C’est le faux principe de «tout le monde trouve son compte». Personne n’a voulu rompre cet «équilibre», caractéristique du «système» pourtant rejeté dans les slogans des manifestants du vendredi. Ce simple rappel a de quoi alimenter le scepticisme face aux marques d’intérêt pour la protection de l’environnement que veut montrer, actuellement, le gouvernement. Dans ce domaine, rien ne distingue encore, dans les faits, le style d’avant, du style actuel. Ils ont en commun, l’inefficacité.

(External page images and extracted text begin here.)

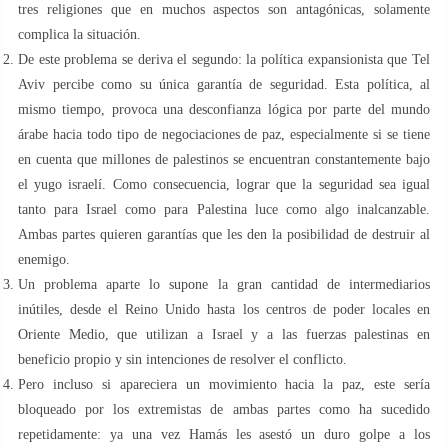
tres religiones que en muchos aspectos son antagónicas, solamente
complica la situación.
De este problema se deriva el segundo: la política expansionista que Tel
Aviv percibe como su única garantía de seguridad. Esta política, al
mismo tiempo, provoca una desconfianza lógica por parte del mundo
árabe hacia todo tipo de negociaciones de paz, especialmente si se tiene
en cuenta que millones de palestinos se encuentran constantemente bajo
el yugo israelí. Como consecuencia, lograr que la seguridad sea igual
tanto para Israel como para Palestina luce como algo inalcanzable.
Ambas partes quieren garantías que les den la posibilidad de destruir al
enemigo.
Un problema aparte lo supone la gran cantidad de intermediarios
inútiles, desde el Reino Unido hasta los centros de poder locales en
Oriente Medio, que utilizan a Israel y a las fuerzas palestinas en
beneficio propio y sin intenciones de resolver el conflicto.
Pero incluso si apareciera un movimiento hacia la paz, este sería
bloqueado por los extremistas de ambas partes como ha sucedido
repetidamente: ya una vez Hamás les asestó un duro golpe a los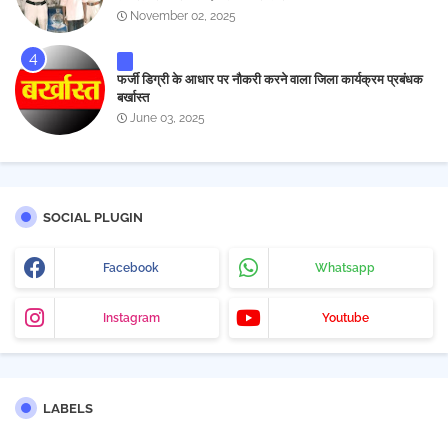
November 02, 2025
फर्जी डिग्री के आधार पर नौकरी करने वाला जिला कार्यक्रम प्रबंधक
बर्खास्त
June 03, 2025
SOCIAL PLUGIN
Facebook
Whatsapp
Instagram
Youtube
LABELS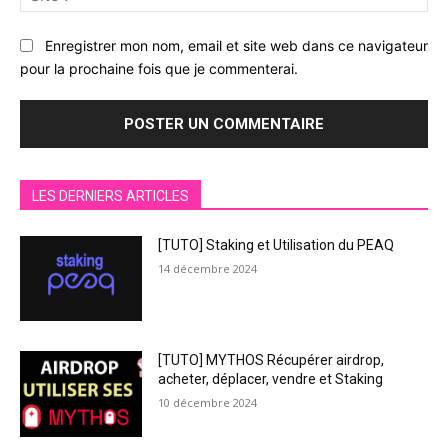
:
Enregistrer mon nom, email et site web dans ce navigateur
pour la prochaine fois que je commenterai.
LES DERNIERS ARTICLES
[TUTO] Staking et Utilisation du PEAQ
14 décembre 2024
[TUTO] MYTHOS Récupérer airdrop,
acheter, déplacer, vendre et Staking
10 décembre 2024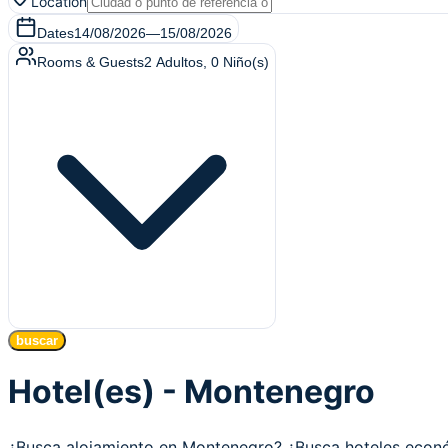
Location
Dates
14/08/2026
—
15/08/2026
Rooms & Guests
2
Adultos
,
0
Niño(s)
buscar
Hotel(es) - Montenegro
¿Busca alojamiento en Montenegro? ¿Busca hoteles eco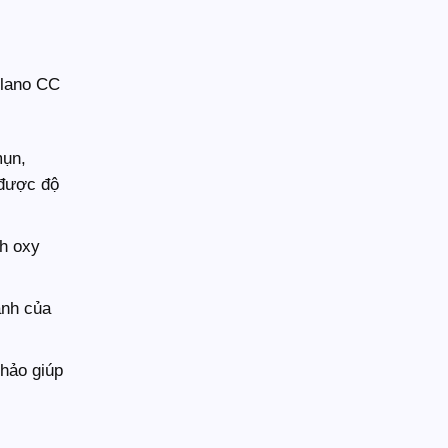
elano CC
mụn,
 được độ
nh oxy
ành của
thảo giúp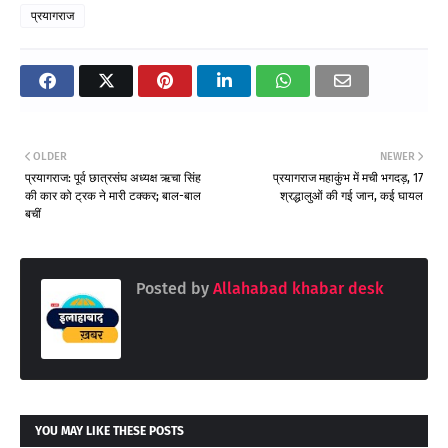
प्रयागराज
OLDER
NEWER
प्रयागराज: पूर्व छात्रसंघ अध्यक्ष ऋचा सिंह
प्रयागराज महाकुंभ में मची भगदड़, 17
की कार को ट्रक ने मारी टक्कर; बाल-बाल
श्रद्धालुओं की गई जान, कई घायल
बचीं
Posted by
Allahabad khabar desk
YOU MAY LIKE THESE POSTS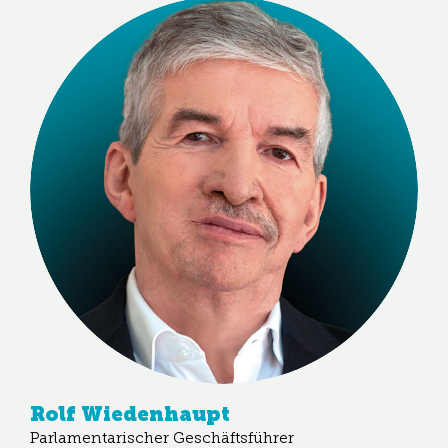
Rolf Wiedenhaupt
Parlamentarischer Geschäftsführer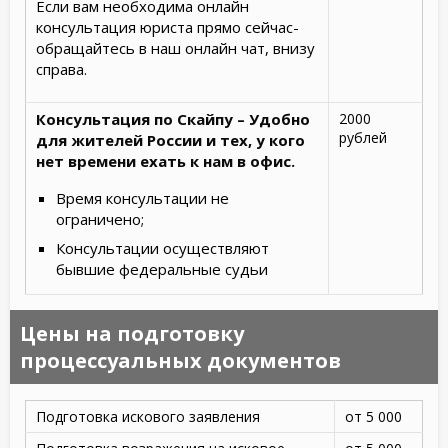
Если вам необходима онлайн
консультация юриста прямо сейчас-
обращайтесь в наш онлайн чат, внизу
справа.
Консультация по Скайпу – Удобно
2000
рублей
для жителей России и тех, у кого
нет времени ехать к нам в офис.
Время консультации не
ограничено;
Консультации осуществляют
бывшие федеральные судьи
Цены на подготовку
процессуальных документов
Подготовка искового заявления
от 5 000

Seulement, aujourd’hui, sur fond de mobilisation populaire permanente, même si elle est inégale selon les périodes et les localités, et d’action anti-corruption menée par le secteur de la justice, fortement encouragé par l’institution militaire, le contexte est favorable aux professionnels de la protection de l’environnement (dont les cadres, ingénieurs et techniciens) qui voudraient, en appui sur les associations écologiques, dépasser l’inertie des institutions. Ils n’ont plus aucune raison d’attendre pour prendre l’initiative d’agir sur le terrain pour, par exemple, freiner la dégradation du cadre de vie agressé de toutes parts (déchets, pollution de l’air, nuisances sonores, eaux usées nauséabondes…).

Cet article a été publié dans La Nouvelle République (Alger) du dimanche 18 août 2019.